In a way, your big break came with The Rub - this monthly night started out as your own birthday party, right- Did it get big real quickly-
Yes the first one was my birthday, and there were about 300 people there, so they offered me a weekly as resident DJ, booking guests and promoting, but I decided to do a monthly instead because I figured it would have more longevity. Our five-year anniversary was in July.
It was pretty big from the start but it didn't start having crazy long lines outside until after the first year when we got named best party in NYC in a few of the local papers here and started getting national and international press.
You’ve also released more than 30 mix CDs in the past four years - you must have a pretty muscular work ethic. How do you manage to get so much stuff done-
I love making mix CDs and I would be doing it anyway, even if it was only to give to friends. It's part of the way I search out music. I'll decide to do a CD of classic electro for example, and I'll start with the electro I have in my collection, then dig for more until I feel like I've found all the important stuff, then put together the CD and record it. And a lot of the things I learn or tricks I come up with when I'm making my CDs find their way into my live DJ sets. And a lot of production ideas start as mixtape ideas and then I flesh them out more and put them on records. For example I'll take a house record and mix a hip-hop acapella over it, and it will sound so good that I'll end up turning it into a polished studio remix and put it out.

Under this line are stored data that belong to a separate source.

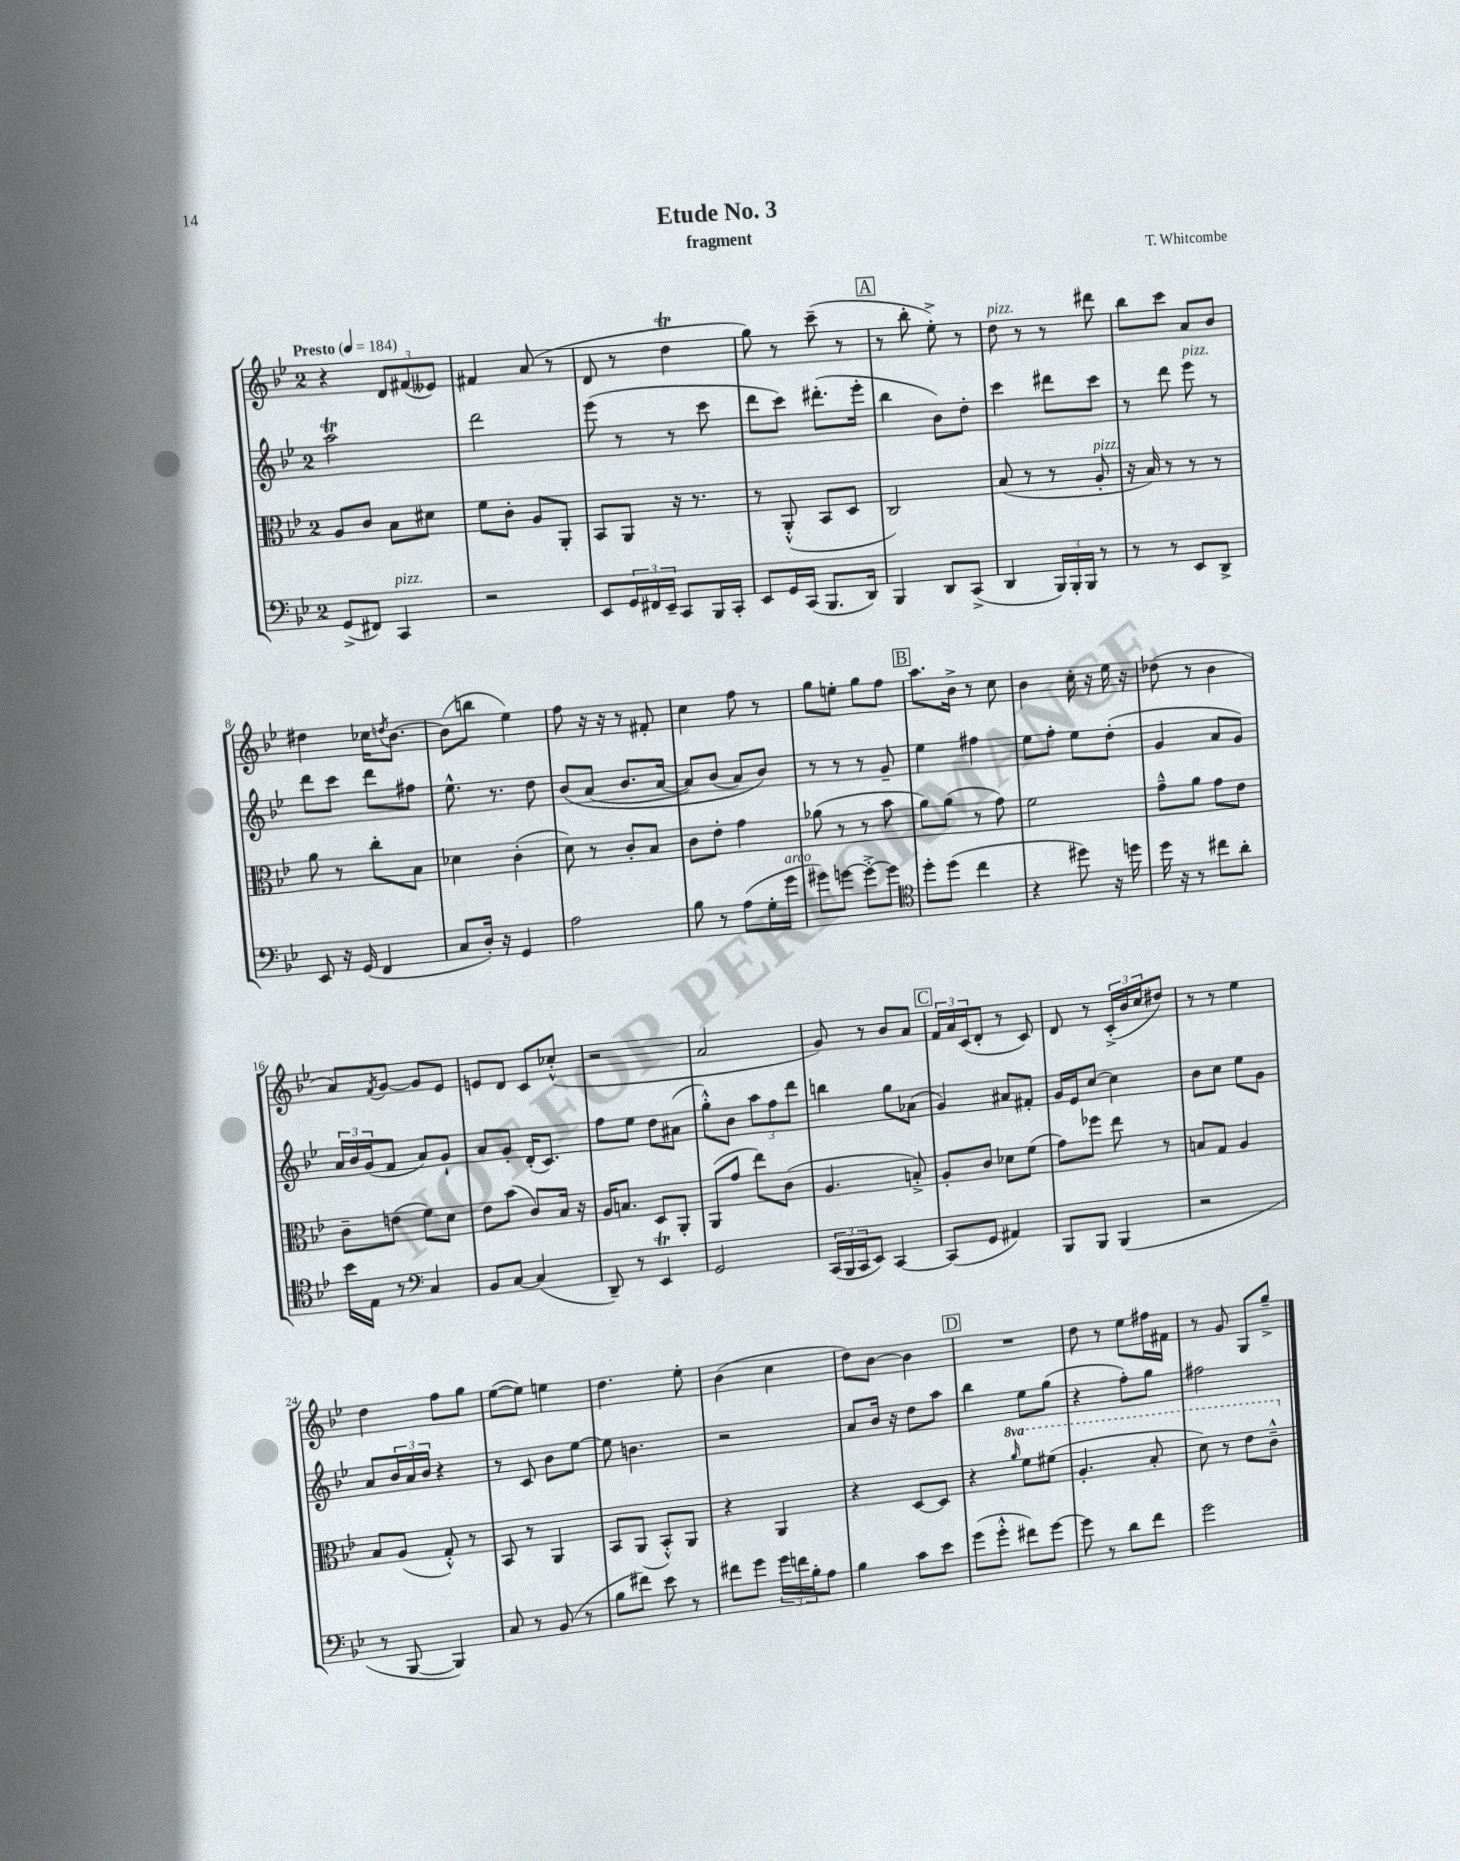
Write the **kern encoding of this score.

**kern	**kern	**kern	**kern
*staff4	*staff3	*staff2	*staff1
*clefF4	*clefC3	*clefG2	*clefG2
*k[b-e-]	*k[b-e-]	*k[b-e-]	*k[b-e-]
*M2/4	*M2/4	*M2/4	*M2/4
*MM184	*MM184	*MM184	*MM184
(8GG^/L	8A/L	2aa\	4r
8FF#/J)	8c/J	.	.
4CC/	8B-\L	.	12d/L
.	.	.	(12f#/
.	8d#\J	.	.
.	.	.	12e--/J)
=	=	=	=
2r	8f\L	2ddd\	4f#/
.	8c'\J	.	.
.	8A/L	.	(8a/
.	8AA'/J	.	8r
=	=	=	=
8EE-/L	8BB-/L	(8eee-\	8d/
24GG/L	8AA/J	8r	8r
24FF#/	.	.	.
24EE-~/JJ	.	.	.
8CC/L	16r	8r	4dd\
.	8.r	.	.
16BBB-/L	.	8ccc\	.
16CC'/JJ	.	.	.
=	=	=	=
8EE-/L	8r	8ddd\L	8gg\)
16GG/L	(8AA'^^/	8ccc\J)	8r
(16CC/JJ	.	.	.
8.BBB-/L	8BB-/L	(8.ddd#'\L	(8ccc~\
.	8D/J	.	8r
16DD/Jk)	.	16eee-'\Jk	.
=	=	=	=
4BBB-/	2C/)	4bb-\	8r
.	.	.	8bb-'\
8DD/L	.	8b-\L)	8ee-'^\)
(8CC^/J	.	8dd'\J	8r
=	=	=	=
4DD/	(8B-/	4ccc\	8dd\
.	8r	.	8r
24BBB-/LL)	8r	8ddd#\L	8r
24BBB-'/	.	.	.
24BBB-/JJ	.	.	.
8r	8A'/	8ccc\J	8ddd#\
=	=	=	=
8r	16r	8r	8bb-\L
.	16B-/)	.	.
8r	8r	8ddd\	8ccc\J
8EE-/L	8r	8eee-\	8a/L
8DD^/J	8r	8r	8b-/J
=	=	=	=
8EE-/	8a\	8ddd\L	4dd#\
16r	8r	8ccc\J	.
(16GG/	.	.	.
4FF/	8cc'\L	8ddd\L	16cc-\LK
.	.	.	8qdd/
.	.	.	[8.b-\J
.	8B-\J	8ff#\J	.
=	=	=	=
8C/L	4d-\	8.ee-^^\	(8b-\]L
16D'/Jk)	.	.	8bb\J
16r	.	8.r	.
4GG/	(4c'\	.	4ee-\)
.	.	8dd\	.
=	=	=	=
2A\	8d\)	&(8b-/L	8ff\
.	8r	(8a/J	16r
.	.	.	16r
.	8c'/L	8.b-/L	8r
.	8B-/J	.	8f#'/
.	.	[16a/Jk	.
=	=	=	=
8B-\	8c\L	8a/]L)	4cc\
8r	8e-'\J	(8b-/J	.
(8A\L	4g\	8a/L)	8ff\
16G'\L	.	8b-/J&)	8r
16g\JJ	.	.	.
=	=	=	=
8g#\L)	(8a-\	8r	8gg\L
[8g\J	8r	8r	8ee'\J
8g'^\_L	8r	8r	8gg\L
8g\]J	8b-\	8g~/	8ff\J
=	=	=	=
*clefC4	*	*	*
8dd'\L	8a\L)	4ee-\	8.aa\L
(8dd\J	(8a\J	.	.
.	.	.	16b-^\Jk
4cc\	8r	4ff#\	8r
.	8g\)	.	8cc\
=	=	=	=
4r	2f\	8ee-\L	4b-\
.	.	8ff'\J	.
8dd#\)	.	8ee-\L	16cc'\
.	.	.	16r
16r	.	(8dd'\J	16ee-\
16dd\	.	.	16r
=	=	=	=
16dd\	8g~^^\L	4g/	(8dd-\
16r	.	.	.
8r	8a\J	.	8r
8cc#\L	8g\L	8a/L	4b-\
8a'\J	8e-\J	8g/J)	.
=	=	=	=
16b-\LL	8c~\L	24a/LL	8a/L)
.	.	24b-/	.
16E-\JJ	.	.	.
.	.	(24g/J	.
.	.	.	8qf/
8r	(8e\J	8f/J	[8g/J
*clefF4	*	*	*
4C/	8f\L)	8a/L)	8g/]L
.	8d\J	8g`/J	8e-/J
=	=	=	=
8BB-/L	8e-\L	8a/L	8e/L
[8C/J	(8b-\J	8g'/J	8d/J
(4C/]	8c/L)	(16d'/LK	8c/L
.	.	8.c/J)	.
.	16B-/Jk	.	(8cc-'^^/J
.	16r	.	.
=	=	=	=
8DD~/)	16A/LK	8ff\L	2r
.	8.B/J	.	.
8r	.	8ee-\J	.
4EE-/	8D/L	8dd\L	.
.	8AA'/J	(8a#\J	.
=	=	=	=
2GG/	(8AA/L	8gg'^^\L)	2a/
.	8g/J	8b-\J	.
.	8ee-\L)	12aa\L	.
.	.	12ff\	.
.	(8c\J	.	.
.	.	12ddd\J	.
=	=	=	=
(24CC/LL	4.A/	4bb\	8g/)
24BBB-/	.	.	.
24CC/J	.	.	.
8EE-/J)	.	.	8r
[4CC/	.	8gg\L	8b-/L
.	8B'^/)	(8a-\J	8a/J
=	=	=	=
(8CC/]L	8A'/L	4g/)	24f/LL
.	.	.	24a/
.	.	.	(24c/J
8GG/J	8c/J	.	8d'/J
4AA#/)	8d-\L	8a#/L	8r
.	(8f\J	8f#'/J	8c/)
=	=	=	=
8BBB-/L	8g\L)	16g/LL	8d/
.	.	16e-/J	.
8BBB-/J	8ff-\J	[8cc/J	8r
(4BBB-/	8ee-\	4cc\]	(24c'^/LL
.	.	.	24b-/
.	.	.	24cc/J
.	8r	.	8dd#/J)
=	=	=	=
2r	8B/L	8b-\L	8r
.	8G/J	8cc\J	8r
.	4A/	8ee-\L	4ee-\
.	.	8g\J	.
=	=	=	=
8r	8B-/L	8a/L	4dd\
[8BBB-/	(8A/J	24b-/L	.
.	.	24a/	.
.	.	24b-/JJ	.
4BBB-/])	8G'^^/)	4r	8ff\L
.	8r	.	8gg\J
=	=	=	=
8C/	8BB-/	8r	([8ee-\L
8r	8r	8c/	8ee-\]J)
(8BB-/	4AA/	8b-\L	4ee\
8r	.	[8ee-\J	.
=	=	=	=
8B-\L	8BB-/L	8ee-\]	4.dd\
8f#\J)	(8AA/J	4.b\	.
8e-\	8BB-'^^/L)	.	.
8r	8AA/J	.	8ee-'\
=	=	=	=
8f#\L	4r	2r	(4b-\
8g\J	.	.	.
24g\LL	4AA/	.	4cc\
24f\	.	.	.
24B-'\J	.	.	.
8A\J	.	.	.
=	=	=	=
4B-\	4r	8a/L	8dd\L)
.	.	16b-/Jk	[8b-\J
.	.	16r	.
8c\L	[8D/L	8dd\L	4b-\]
8e-\J	8D/]J	8aa\J	.
=	=	=	=
(8g\L	4r	4bb-\	2r
8g'^^\J	.	.	.
.	16qqaa/	.	.
8f#\L)	8ff\L	8ee-\L	.
[8g\J	(8ff#\J	(8gg\J	.
=	=	=	=
8g\]	4.a'/	4r	8dd\
8r	.	.	8r
8d\L	.	8ff'\L)	8ee-\L
8f\J	8b-'/	8gg\J	16ff#\L
.	.	.	16f#\JJ
=	=	=	=
2g\	8dd\)	2ff#\	8r
.	8r	.	8g/
.	8ee-\L	.	8G/L
.	8cc~^^\J	.	8gg~^/J
==	==	==	==
*-	*-	*-	*-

You played a lot of ‘bottle service’ clubs and lounges in Manhattan before getting bored with it… We’re not familiar with ‘bottle service’ in Australia so could you tell us about it-
Bottle service is when you reserve a table in a club and buy whole bottles of liquor at wildly inflated prices, for example $250 for a bottle of vodka or $500 for a bottle of champagne. In and of itself this isn't a terrible idea, because the mark-up isn't so different from paying $8 per shot or whatever it is at fancy clubs. But the club owners are greedy and it becomes all about selling bottles and making it mandatory to buy a bottle if you want to sit down, even to the point of not letting people in the club if they don't commit to buying a bottle.
The DJs make good money, not nearly what they should though because the clubs are making a fortune. The emphasis isn't on dancing or even listening to good music.
So the DJs have to play Top 40 music for crowds who are there to show off how much money they make, in being seen at the hottest spot. The dress code for these spots is also awful, they won't let in anyone with sneakers, baseball hats, shorts, whatever, and it's designed to keep out minorities for the most part. So it's pretty easy to make a good living as a DJ doing that but if you have any conscience at all, it makes you hate yourself and your crowd pretty quickly. I still do one here or there when the money is really really good but it has to be at places that don't have racist door policies - that's the one thing I'm firm on.